O conceito de louco está banalizado. Há muito deixou de ser referência apenas de diagnóstico psiquiátrico. Pode-se dizer que todo mundo ficou maluco de vez. Se você é sincero demais, certamente é pinel. Caso fale de menos é igualmente tantã. Moça que ama em demasia é desequilibrada, e a que nunca teve uma paixão precisa urgentemente de um divã. Quando o cara liga no outro dia é carente digno de terapia; caso não telefone nunca, é inseguro traumatizado. Talvez um tarja preta ajude o pobre rapaz.
E assim estamos todos surtados. O que não precisa ser interpretado como algo ruim, porém. Ser louco virou predicado, parte da essência humana. O louco é ser também engraçado, encantadoramente autêntico. Em tempos de tantas máscaras e relações superficiais, se a maluquice traz à tona verdades pessoais, então, prefiro viver em um manicômio.
A loucura coletiva e popularizada, essa sem CID psiquiátrico, revela a alma de cada pessoa. Aquilo de mais genuíno que levamos dentro de nós mesmos. A escritora Tati Bernardi acaba de lançar o livro Depois a louca sou eu, em que faz graça do próprio descontrole emocional. Em um dos capítulos, ela fala que temos todos um bicho interno, reprimido, domado, justamente por ser imprevisível. Concordo com ela. A diferença é que algumas pessoas libertam essa fera. Dizem o que pensam, fazem o que manda o coração e ganham o título de totocas da cabeça.
Eu mesma já tentei subjugar meu animal interior — algumas vezes, arredio, e, outras tantas, dócil em demasia —, com a química da indústria farmacêutica. Não só eu, quase a totalidade das pessoas que conheço já tomaram umas gotinhas da serenidade. Ritalina e rivotril estão aí disponíveis para amansar a mente e roubar um pouco da personalidade.

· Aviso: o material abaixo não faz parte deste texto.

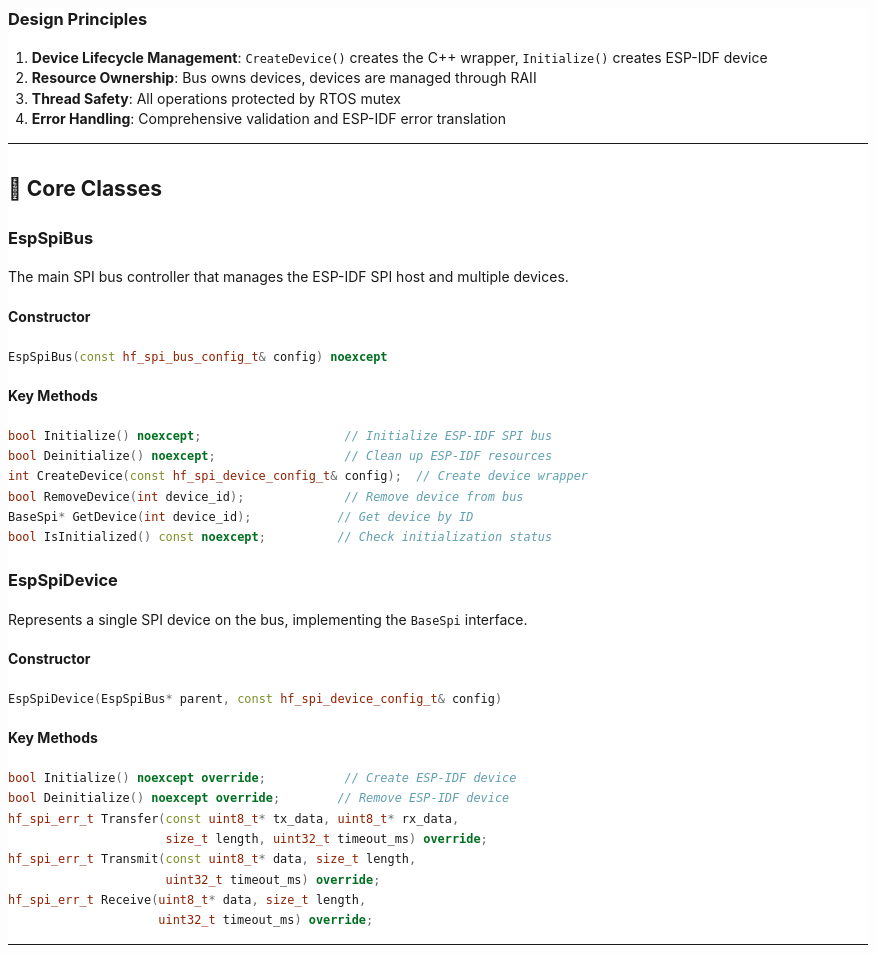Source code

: ### **Design Principles**


1. **Device Lifecycle Management**: `CreateDevice()` creates the C++ wrapper, `Initialize()` creates ESP-IDF device
2. **Resource Ownership**: Bus owns devices, devices are managed through RAII
3. **Thread Safety**: All operations protected by RTOS mutex
4. **Error Handling**: Comprehensive validation and ESP-IDF error translation

---

## 🔧 **Core Classes**

### **EspSpiBus**

The main SPI bus controller that manages the ESP-IDF SPI host and multiple devices.

#### **Constructor**
```cpp
EspSpiBus(const hf_spi_bus_config_t& config) noexcept
```

#### **Key Methods**
```cpp
bool Initialize() noexcept;                    // Initialize ESP-IDF SPI bus
bool Deinitialize() noexcept;                  // Clean up ESP-IDF resources
int CreateDevice(const hf_spi_device_config_t& config);  // Create device wrapper
bool RemoveDevice(int device_id);              // Remove device from bus
BaseSpi* GetDevice(int device_id);            // Get device by ID
bool IsInitialized() const noexcept;          // Check initialization status
```

### **EspSpiDevice**

Represents a single SPI device on the bus, implementing the `BaseSpi` interface.

#### **Constructor**
```cpp
EspSpiDevice(EspSpiBus* parent, const hf_spi_device_config_t& config)
```

#### **Key Methods**
```cpp
bool Initialize() noexcept override;           // Create ESP-IDF device
bool Deinitialize() noexcept override;        // Remove ESP-IDF device
hf_spi_err_t Transfer(const uint8_t* tx_data, uint8_t* rx_data, 
                      size_t length, uint32_t timeout_ms) override;
hf_spi_err_t Transmit(const uint8_t* data, size_t length, 
                      uint32_t timeout_ms) override;
hf_spi_err_t Receive(uint8_t* data, size_t length, 
                     uint32_t timeout_ms) override;
```

---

Prefiro ser doida. Daquelas de jogar pedra. Prefiro os igualmente malucos. Gente fora da casinha tem alma liberta e, por isso, incomodam tanto. Fazem o que os outros não têm coragem de assumir. Já dizia Osho, o guru indiano e mestre da meditação, que, ficar louco vez ou outra é necessidade básica para ser são.
Por isso, não me ofendo se me definem desequilibrada. Gosto da imprevisibilidade do pensamento descontrolado. Em cartaz, está o filme Nise, que conta a história da psiquiatra brasileira que revolucionou, nos anos 1950, o tratamento de pacientes esquizofrênicos. Atribui-se a ela, justamente a médica do domínio da mente, uma frase de grande lucidez:“Não se curem além da conta. Gente curada demais é chata!” Estou com ela. Acredito que destempero dos pensamentos tem, verdadeiramente, seu charme.